I like the idea of the management tool on one machine, the $5,000 price is more than the cost of both of my systems.  The puppet and chef seem to be configuration control applications that constrain changes to user/admin defined properties.  These are more than what I was looking for but they might also be able to perform the limited action I am looking for such record the system configuration state. 

> >
> > Background:
> > I have installed Jessie on the target desktop which I will use as a work
> > station for both local and remote access from a laptop which I have also
> > installed Jessie and Xen. Being new to Linux, every step I take is an
> > experiment and some of the steps fail and through the help of others
> > online, I eventually recover. But this means my dom0 is probably full
> > of things that are no longer used, or poorly patched. I have rebuilt
> > both of these system from scratch 6 to 8 times due to unrecoverable
> > errors. I have defaulted to rebuilding rather than a recovery disk because:
> > I have not figured out how to build and use a recovery disk (especially
> > on the laptop with no removable drive but with USB ports).
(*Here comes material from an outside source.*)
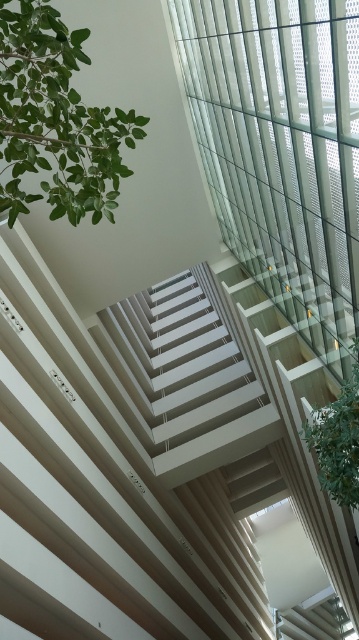
You are an interior designer planning to install a new light fixture in the space. The fixture requires a minimum of 3 meters between two points to be safely mounted. Given the distance between the green leafy plant at upper left and the green leafy plant at upper right, can you confirm if this distance meets the requirement?

The green leafy plant at upper left and green leafy plant at upper right are 4.33 meters apart, which exceeds the minimum requirement of 3 meters. Therefore, the distance between them is sufficient for safely mounting the light fixture.

You are standing in the room and want to see both green leafy plants. Which one is closer to you, the green leafy plant at upper left or the green leafy plant at upper right?

The green leafy plant at upper left is closer to you because it is in front of the green leafy plant at upper right.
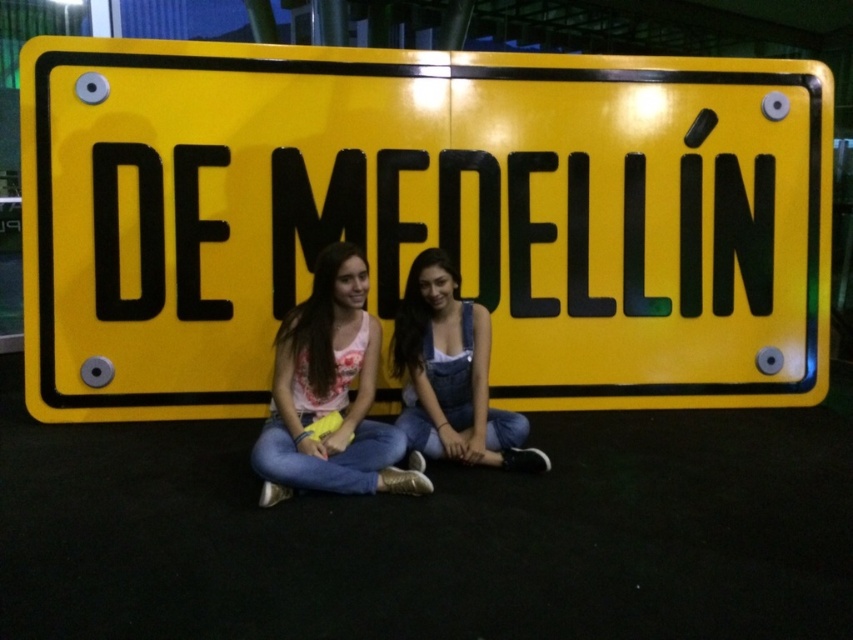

> > I have accepted this failing as I learn a lot through repetition.
> If your new to Linux, my suggestion would be to use some pre-built
> recovery solution like SystemRescueCD (http://sysresccd.org) (it started
> as a CD-ROM image, but it's useable a number of different ways including
> USB drives and even network booting). It's Gentoo based instead of
> Debian based, so some of the commands might be different from what
> you're used to, but it's one of the best free system recovery tools out
> there.
> >
> > If I had a method to record all these activities, I am sure I would
> > learn better. I have all sorts of notes that I keep online so system
> > failures won't disrupt my records. But my records are not organized very
> > well as I started without a clear understanding of where I was going.
> If you're doing most of this from the command line, you could regularly
> save copies of your shell's command history. I don't really have any
> suggestions for GUI usage, as most of my management activities are done
> solely from the command line.
While I use the GUI a lot, most of the actual configuration is through CLI.  I  like the idea of using the CLI history, but I haven't figured out how to do that effectively or efficiently.  I am guessing there are probably grep and awk ways of doing this, I have not found one.  Just now it seems like I could be tagging my CLI action with key words for searching.  But I could image a GUI that would provide a method with less of a learning curve.